When the 100th anniversary of Vladimir Lenin’s birth rolled around in 1970, the Soviet Union pulled out all the stops to mark the occasion. Commemorative stamps were printed; coins were minted; medals were struck. A vast new wing was opened at the Lenin museum in Ulyanovsk, the Volga River city where he was born and raised. In Kurgan Oblast, a vast grove of trees was planted to spell out “Lenin 100,” a living monument that can be seen from space 50 years later.
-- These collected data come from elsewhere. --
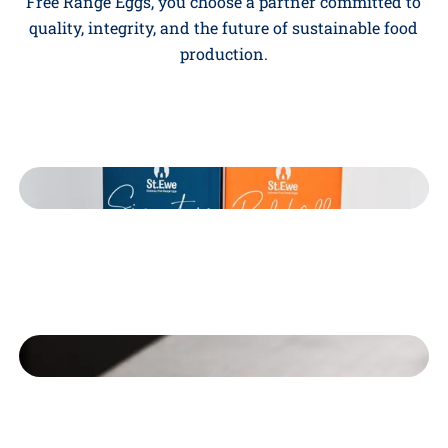
Free Range Eggs, you choose a partner committed to
quality, integrity, and the future of sustainable food
production.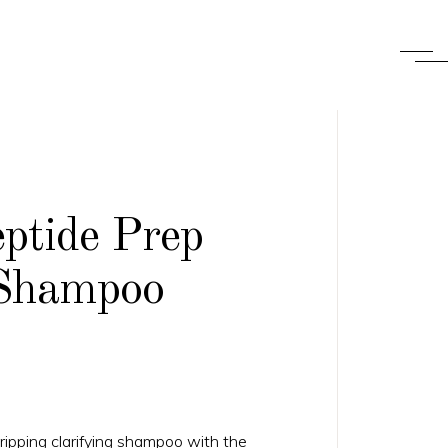
ptide Prep
Shampoo
ripping clarifying shampoo with the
The country, and the entire Soviet bloc for that matter, capped off two years of preparations with a Communist Party meeting in the Kremlin addressed by General Secretary Leonid Brezhnev. Chairman of the Presidium of the Supreme Soviet Nikolai Podgorny opened the event by saying: “What Lenin did during his spectacular life is not something for 100 years, but for the ages, for millennia.”

Yet on Lenin’s sesquicentennial, April 22, the country he created no longer exists and its successor state -- Russia -- seems decidedly uninterested in marking 150 years since his birth. Even before the coronavirus pandemic hit, only the most diehard Communists remaining in Russia seemed even to have noticed the anniversary. By contrast with the past, the silence seems deafening.

In Russia today, under President Vladimir Putin, Lenin’s memory is caught between what analysts say are two primary ideological currents of the ruling elite: the lionization of Soviet dictator Josef Stalin -- whom Lenin described as “too coarse” in his final political testament, urging Stalin’s removal as general secretary -- and nostalgia for Russia’s pre-Soviet tsarist past, which Lenin despised and sought to destroy.


5. Sweden queries basis of lockdowns as Germany keeps its guard up

Sweden questioned the scientific basis of other EU countries’ strict coronavirus lockdowns as Germany said its number of cases needed to fall from about 2,000 to a few hundred a day before it could ease restrictions further.

As several European countries continued to cautiously lift lockdowns, sending children back to school and reopening some shops and businesses, Sweden’s chief epidemiologist, Anders Tegnell, said their original measures looked difficult to justify.

Sweden has favoured civic responsibility over mandatory rules, closing senior high schools and banning gatherings of more than 50 people, but asking rather than ordering people to avoid non-essential travel, work from home and stay indoors if they are over 70 or feeling ill. Shops, restaurants and junior schools have stayed open.

Polls show many Swedes support the policy, although the interior minister, Mikael Damberg, and the mayor of Stockholm, Anna König Jerlmyr, urged people not to relax as the weather turned warmer, warning that bars and restaurants that did not follow physical distancing recommendations risked being shut down.